Current French President Emmanuel Macron has, more than any other head of state before him, acknowledged his country's colonial past as a "historic crime". He vowed to give back stolen artefacts and set up commissions looking into France's role in Algeria and during the genocide in Rwanda.

France's history with Algeria is particularly fraught (image: AFP/Getty Images)
Franco-Algerian relations a highly sensitive topic: the North African country was first colonised in 1830 and then integrated into French national territory. When Algeria reclaimed its independence, a brutal war broke out that claimed hundreds of thousands of lives, mostly on the Algerian side, which eventually led to the end of French rule in 1962

For critics like Crystal Fleming that doesn't go far enough. France, many say, should assume full responsibility for past errors, especially when it comes to acknowledging crimes committed during colonial rule. Yet Macron has stated that he does not intend to "ask for forgiveness" over his country's role in Algeria "as it would break all bonds". 

Elements of French society and schoolbooks have long argued that colonialism had its positive aspects. In 2017, far-right politician Marine Le Pen said French colonisation "gave a lot" to former colonies. The fact that Le Pen made it into the run-off elections in 2017 and 2022 and has a chance to become France's next president shows how widespread this thinking still is. 

Cultivating a non-racist image

At the same time, "the French government continues to portray itself as non-racist", says Fleming. In fact, France has long portrayed itself as "colourblind", meaning it collects no census or other data on the race of its citizens. 

This, however, is not what many people of migrant descent, like those who are now protesting, are experiencing. "There is a problem of systematic racism in the French police," said Rokhaya Diallo, an author and one of France's best-known racial equality activists. The French government has repeatedly denied that accusation. 

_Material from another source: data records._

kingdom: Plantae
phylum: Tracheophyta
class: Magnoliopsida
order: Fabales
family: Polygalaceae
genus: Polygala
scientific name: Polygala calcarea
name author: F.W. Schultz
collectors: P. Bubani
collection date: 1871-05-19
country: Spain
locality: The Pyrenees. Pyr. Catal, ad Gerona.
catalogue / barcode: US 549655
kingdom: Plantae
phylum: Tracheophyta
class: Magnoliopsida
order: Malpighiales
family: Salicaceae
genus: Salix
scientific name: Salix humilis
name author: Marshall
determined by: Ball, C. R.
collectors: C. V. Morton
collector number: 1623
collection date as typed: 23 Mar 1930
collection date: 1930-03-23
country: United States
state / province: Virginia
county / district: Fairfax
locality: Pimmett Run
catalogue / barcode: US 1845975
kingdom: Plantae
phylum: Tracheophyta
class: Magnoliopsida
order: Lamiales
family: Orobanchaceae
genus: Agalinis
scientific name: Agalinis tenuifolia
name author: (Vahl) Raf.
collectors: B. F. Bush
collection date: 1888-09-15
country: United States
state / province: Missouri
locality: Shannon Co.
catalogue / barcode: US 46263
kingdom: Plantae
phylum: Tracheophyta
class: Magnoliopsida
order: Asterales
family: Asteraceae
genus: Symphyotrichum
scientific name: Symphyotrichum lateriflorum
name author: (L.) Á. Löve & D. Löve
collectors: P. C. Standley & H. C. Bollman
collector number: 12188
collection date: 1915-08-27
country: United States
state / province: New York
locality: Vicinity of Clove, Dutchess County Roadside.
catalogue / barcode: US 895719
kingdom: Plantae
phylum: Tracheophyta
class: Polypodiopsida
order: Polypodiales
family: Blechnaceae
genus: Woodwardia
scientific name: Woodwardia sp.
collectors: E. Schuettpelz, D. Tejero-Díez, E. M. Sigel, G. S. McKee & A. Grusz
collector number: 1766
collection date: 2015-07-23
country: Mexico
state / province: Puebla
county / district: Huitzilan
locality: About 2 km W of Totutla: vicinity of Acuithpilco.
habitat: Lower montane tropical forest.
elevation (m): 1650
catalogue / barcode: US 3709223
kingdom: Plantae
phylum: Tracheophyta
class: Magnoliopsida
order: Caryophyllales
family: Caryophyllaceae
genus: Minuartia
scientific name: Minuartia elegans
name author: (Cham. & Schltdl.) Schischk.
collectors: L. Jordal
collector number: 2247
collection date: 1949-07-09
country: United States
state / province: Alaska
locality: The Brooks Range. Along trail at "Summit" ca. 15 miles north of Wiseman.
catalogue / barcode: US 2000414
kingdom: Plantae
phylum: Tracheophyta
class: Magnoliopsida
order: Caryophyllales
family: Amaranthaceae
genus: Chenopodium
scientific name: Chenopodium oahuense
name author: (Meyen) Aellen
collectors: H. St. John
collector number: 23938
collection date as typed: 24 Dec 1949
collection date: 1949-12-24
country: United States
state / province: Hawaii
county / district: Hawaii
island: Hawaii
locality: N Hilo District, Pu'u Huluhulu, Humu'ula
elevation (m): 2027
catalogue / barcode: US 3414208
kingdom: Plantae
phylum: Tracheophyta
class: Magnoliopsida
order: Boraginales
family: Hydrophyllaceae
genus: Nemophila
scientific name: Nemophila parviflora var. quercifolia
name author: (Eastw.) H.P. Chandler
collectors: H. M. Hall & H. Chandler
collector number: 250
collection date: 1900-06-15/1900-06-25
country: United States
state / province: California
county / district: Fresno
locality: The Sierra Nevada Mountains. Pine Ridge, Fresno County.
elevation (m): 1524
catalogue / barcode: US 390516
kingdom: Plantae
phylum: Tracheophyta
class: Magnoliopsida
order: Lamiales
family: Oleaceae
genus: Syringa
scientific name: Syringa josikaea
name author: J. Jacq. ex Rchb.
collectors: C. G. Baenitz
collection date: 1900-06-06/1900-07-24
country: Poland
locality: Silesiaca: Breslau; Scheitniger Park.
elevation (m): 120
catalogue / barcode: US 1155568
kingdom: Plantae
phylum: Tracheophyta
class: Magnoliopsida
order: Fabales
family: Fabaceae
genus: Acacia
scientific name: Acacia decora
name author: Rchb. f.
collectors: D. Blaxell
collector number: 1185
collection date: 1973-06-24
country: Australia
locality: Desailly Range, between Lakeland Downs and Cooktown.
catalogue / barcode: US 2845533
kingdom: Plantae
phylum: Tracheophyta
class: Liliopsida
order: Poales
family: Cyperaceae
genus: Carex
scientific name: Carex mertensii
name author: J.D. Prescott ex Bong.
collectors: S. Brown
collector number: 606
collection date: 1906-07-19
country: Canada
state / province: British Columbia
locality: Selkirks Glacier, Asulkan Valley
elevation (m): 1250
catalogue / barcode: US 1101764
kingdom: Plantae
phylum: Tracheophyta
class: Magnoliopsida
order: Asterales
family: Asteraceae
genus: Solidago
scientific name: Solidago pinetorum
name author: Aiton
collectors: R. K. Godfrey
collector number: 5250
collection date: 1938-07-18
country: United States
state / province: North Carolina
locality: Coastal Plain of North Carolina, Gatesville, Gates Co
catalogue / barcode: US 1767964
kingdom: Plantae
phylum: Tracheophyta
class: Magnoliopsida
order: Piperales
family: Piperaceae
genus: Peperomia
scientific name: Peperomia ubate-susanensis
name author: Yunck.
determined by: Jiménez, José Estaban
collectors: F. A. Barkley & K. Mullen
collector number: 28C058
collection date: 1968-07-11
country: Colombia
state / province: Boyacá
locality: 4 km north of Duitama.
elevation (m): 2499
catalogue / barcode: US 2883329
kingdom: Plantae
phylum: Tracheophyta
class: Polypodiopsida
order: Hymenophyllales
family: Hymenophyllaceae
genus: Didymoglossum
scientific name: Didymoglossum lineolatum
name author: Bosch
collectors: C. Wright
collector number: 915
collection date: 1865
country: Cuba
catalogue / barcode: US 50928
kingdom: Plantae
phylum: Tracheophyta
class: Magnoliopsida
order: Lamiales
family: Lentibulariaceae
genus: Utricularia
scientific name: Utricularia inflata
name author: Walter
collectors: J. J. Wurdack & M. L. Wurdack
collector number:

According to a study by the country's human rights ombudsman, young men who are perceived as Black or Arab are 20 times more likely to be stopped by French police. And many of those young men trace their roots back to former French colonies and live in the so-called banlieues, the suburbs of big cities like Paris, Marseille or Lyon. 

 

These banlieues, as author Johny Pitts wrote in his book "Afropean – Notes from Black Europe", were actually a side effect of the creation of the Paris so many love and cherish nowadays. In the mid-19th century, funded mainly by colonial riches from Africa, Napoleon III commissioned city planner Georges-Eugene Haussmann to create a new Paris with wider streets and a better sewage system. 

Those with smaller budgets were pushed to the outskirts. After World War II, high-rise buildings were constructed in response to economic growth that encouraged migration. 

Historically, these banlieues have been neglected by the French government. In 2005, during his term as interior minister, former president Nicolas Sarkozy suggested cleaning the suburbs with a high-pressure cleaner.  Since then, programmes have been initiated, talks held, but not much has changed.

A resident of Nanterre, where Nahel was killed, told DW’s Paris correspondent Sonia Phalnikar that the French government created "this situation of deprivation", adding "I know poverty and misery. And it seems we can't get rid of it."